Here even if the claimant might have agreed for settlement due to financial compulsions, commercial pressure or economic duress, the decision was his free choice
|No reference to Arbitration|
- Mere allegation that the discharge voucher/no claim certificate has been obtained by fraud/coercion/undue influence by the other party is not sufficient for appointment of the arbitrator unless the party alleging the same is able to produce prima facie evidence to substantiate the allegation. The Court has the power to find out if prima facie the dispute is genuine and requires invocation of Sec. 11(6) of the Act.
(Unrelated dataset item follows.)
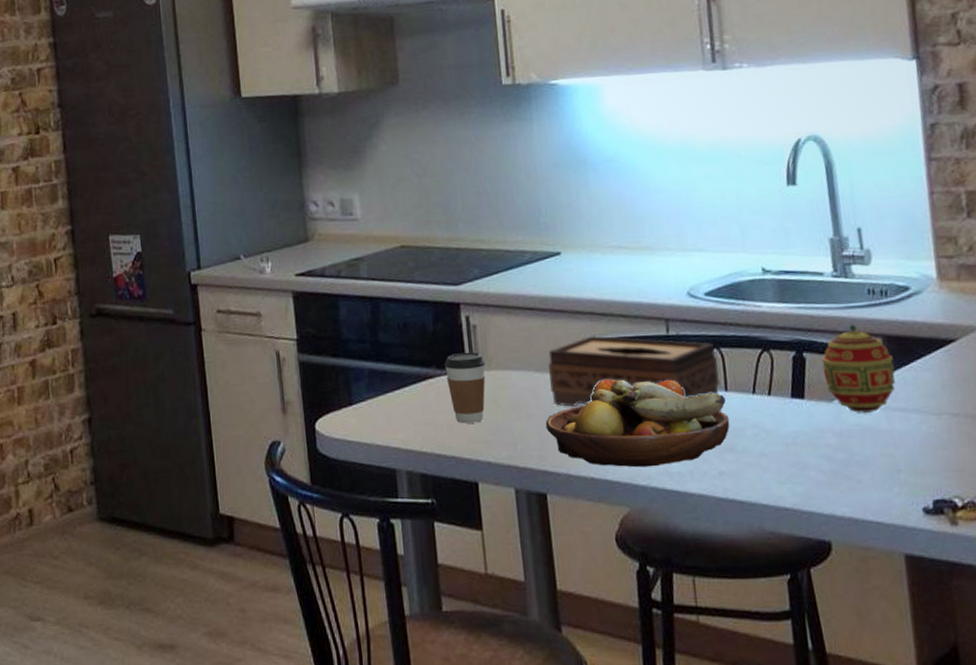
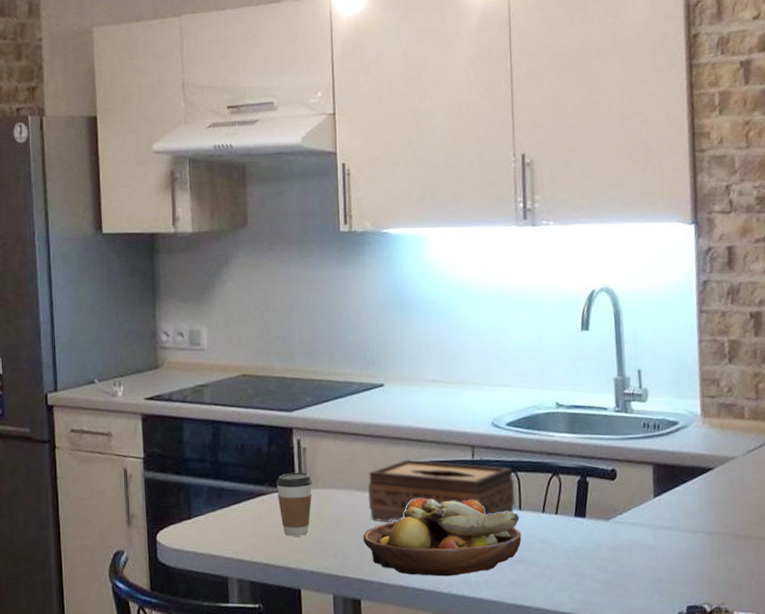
decorative egg: present [821,324,896,413] -> none [601,453,662,531]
In the instant case, the Apex Court reversed the decision of the High Court and held that prima facie no dispute subsisted after the discharge voucher was signed by the Respondent without any demur or protest. The Appellant after 11 weeks of the settlement of claim sent a letter on 27th July, 2016 for the first time raising a voice in the form of protest that the discharge voucher was signed under undue influence and coercion with no supportive prima facie evidence being placed on record. In absence thereof, the Apex Court opined, it must follow that the claim had been settled with accord and satisfaction leaving no arbitral dispute subsisting under the agreement to be referred to the Arbitrator for adjudication.